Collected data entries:
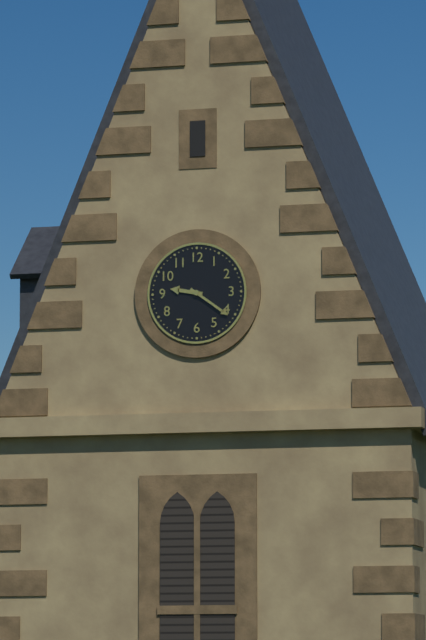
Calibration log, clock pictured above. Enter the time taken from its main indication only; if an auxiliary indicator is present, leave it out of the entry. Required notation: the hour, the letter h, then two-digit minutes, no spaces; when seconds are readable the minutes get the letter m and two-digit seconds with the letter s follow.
9h21
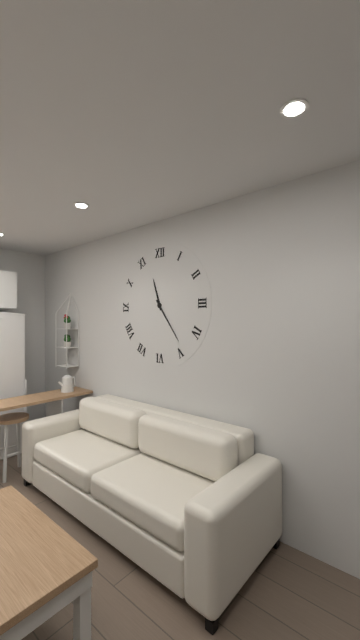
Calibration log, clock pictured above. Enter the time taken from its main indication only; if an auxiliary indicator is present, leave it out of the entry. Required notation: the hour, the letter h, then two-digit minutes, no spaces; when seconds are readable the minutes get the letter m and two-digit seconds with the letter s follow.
11h24
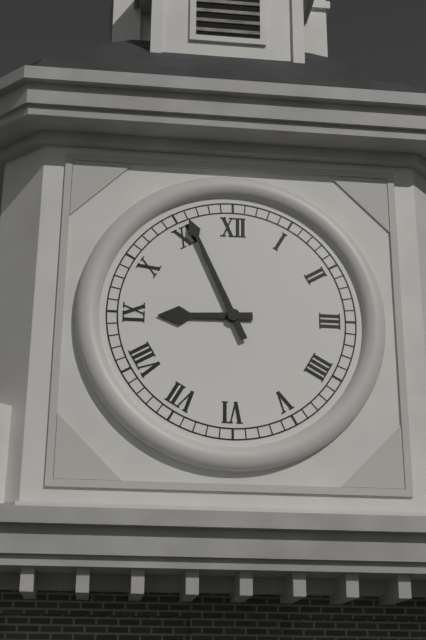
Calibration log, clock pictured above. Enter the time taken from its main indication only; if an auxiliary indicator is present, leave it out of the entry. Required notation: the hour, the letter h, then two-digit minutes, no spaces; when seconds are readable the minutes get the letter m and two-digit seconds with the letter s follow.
8h56
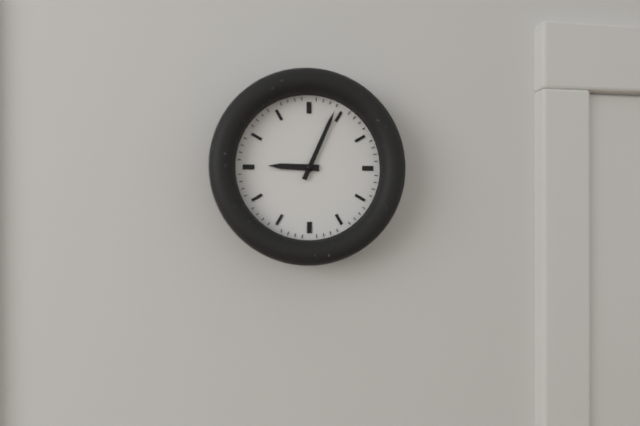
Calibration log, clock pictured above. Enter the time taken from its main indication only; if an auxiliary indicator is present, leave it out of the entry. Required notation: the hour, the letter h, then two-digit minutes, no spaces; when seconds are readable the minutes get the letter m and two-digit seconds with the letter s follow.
9h04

Task to carry out |
Copy out the data above with "Calibration log" replaced by "Reading log" everywhere, changing nothing else and leaving out the pictures.

Solution for this exercise |
Reading log, clock pictured above. Enter the time taken from its main indication only; if an auxiliary indicator is present, leave it out of the entry. Required notation: the hour, the letter h, then two-digit minutes, no spaces; when seconds are readable the minutes get the letter m and two-digit seconds with the letter s follow.
9h21
Reading log, clock pictured above. Enter the time taken from its main indication only; if an auxiliary indicator is present, leave it out of the entry. Required notation: the hour, the letter h, then two-digit minutes, no spaces; when seconds are readable the minutes get the letter m and two-digit seconds with the letter s follow.
11h24
Reading log, clock pictured above. Enter the time taken from its main indication only; if an auxiliary indicator is present, leave it out of the entry. Required notation: the hour, the letter h, then two-digit minutes, no spaces; when seconds are readable the minutes get the letter m and two-digit seconds with the letter s follow.
8h56
Reading log, clock pictured above. Enter the time taken from its main indication only; if an auxiliary indicator is present, leave it out of the entry. Required notation: the hour, the letter h, then two-digit minutes, no spaces; when seconds are readable the minutes get the letter m and two-digit seconds with the letter s follow.
9h04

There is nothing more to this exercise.